È così che è nato Vigamus: partito in sordina, con pochi mezzi, cresciuto con il passaparola, con una “rete” di relazioni intrecciate con le altre associazioni culturali della Capitale che si occupano del “sottomondo”, quasi un lato B dell’audiovisivo e della carta stampata: l’Animazione, il Fumetto, il Cosplay, il gioco di ruolo ai massimi livelli.

Per queste associazioni silenti, ma che impegnano migliaia di soci volontari, Vigamus è stato un punto di riferimento, un luogo in cui essere ospitate, poter organizzare eventi, incontri, convegni. Un luogo in cui confrontarsi, crescere. Da un punto di vista culturale e – quindi – anche economico. Perché la cultura – e anche questa lo è, sarebbe cieco non vederlo – può contribuire alla crescita dell’economia, a mettere in circolo idee che potranno trasformarsi in startup, in qualcosa di grande.

Ecco, ora arriva la notizia che il Comune mette sotto sfratto Vigamus, perché in quei locali – che, attenzione, sono stanze di un seminterrato – ha intenzione di aprire una biblioteca.

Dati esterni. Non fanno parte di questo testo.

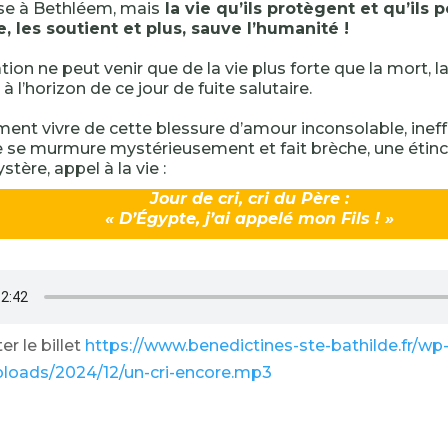
se à Bethléem, mais
la vie qu’ils protègent et qu’ils p
 les soutient et plus, sauve l’humanité !
ion ne peut venir que de la vie plus forte que la mort, l
à l’horizon de ce jour de fuite salutaire.
nt vivre de cette blessure d’amour inconsolable, inef
 se murmure mystérieusement et fait brèche, une étinc
ystère, appel à la vie :
Jour de cri, cri du Père :
« D’Égypte, j’ai appelé mon Fils ! »
r le billet
https://www.benedictines-ste-bathilde.fr/wp
ploads/2024/12/un-cri-encore.mp3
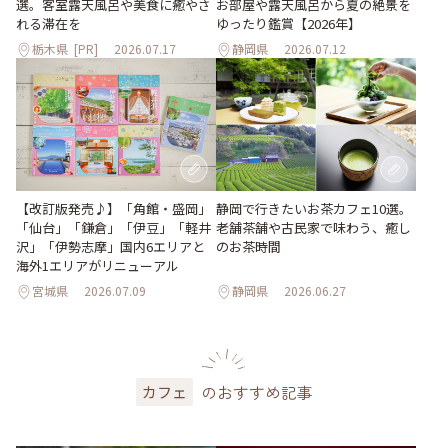
選。客室露天風呂や美食に癒やさ
お部屋や露天風呂から夏の絶景を
れる滞在を
ゆったり鑑賞【2026年】
栃木県
[PR]
2026.07.17
静岡県
2026.07.12
【改訂版発売♪】「角館・盛岡」
静岡で行きたいお茶カフェ10選。
「仙台」「鎌倉」「伊豆」「軽井
老舗茶舗や古民家で味わう、癒し
沢」「伊勢志摩」国内6エリアと
のお茶時間
海外1エリアがリニューアル
宮城県
2026.07.09
静岡県
2026.06.27
のおすすめ記事
カフェ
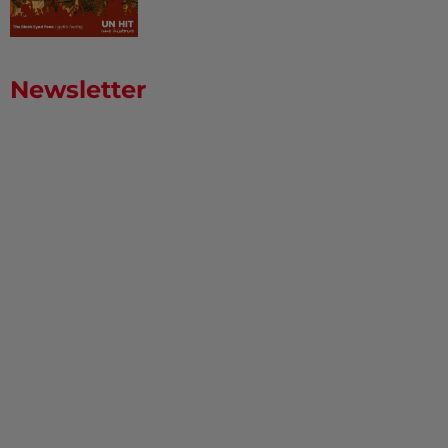
Newsletter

Nulla da eccepire sulla necessità di aprire presidi culturali, ma la questione è un’altra: davvero in un quartiere in cui gli stabili dismessi dai militari sono decine e con cubature immense, c’è bisogno di recuperare poche centinaia di metri quadrati da un punto di riferimento dei giovani romani? Davvero non c’è possibilità di trovare una soluzione alternativa? Oppure quegli stabili, palazzi giganteschi e deserti, del Comune devono fare altra fine, magari essere venduti a qualche cordata di palazzinari?

Questo è un appello pubblico: #VIGAMUSNONSISFRATTA è l’hashtag di riferimento. Facciamolo girare.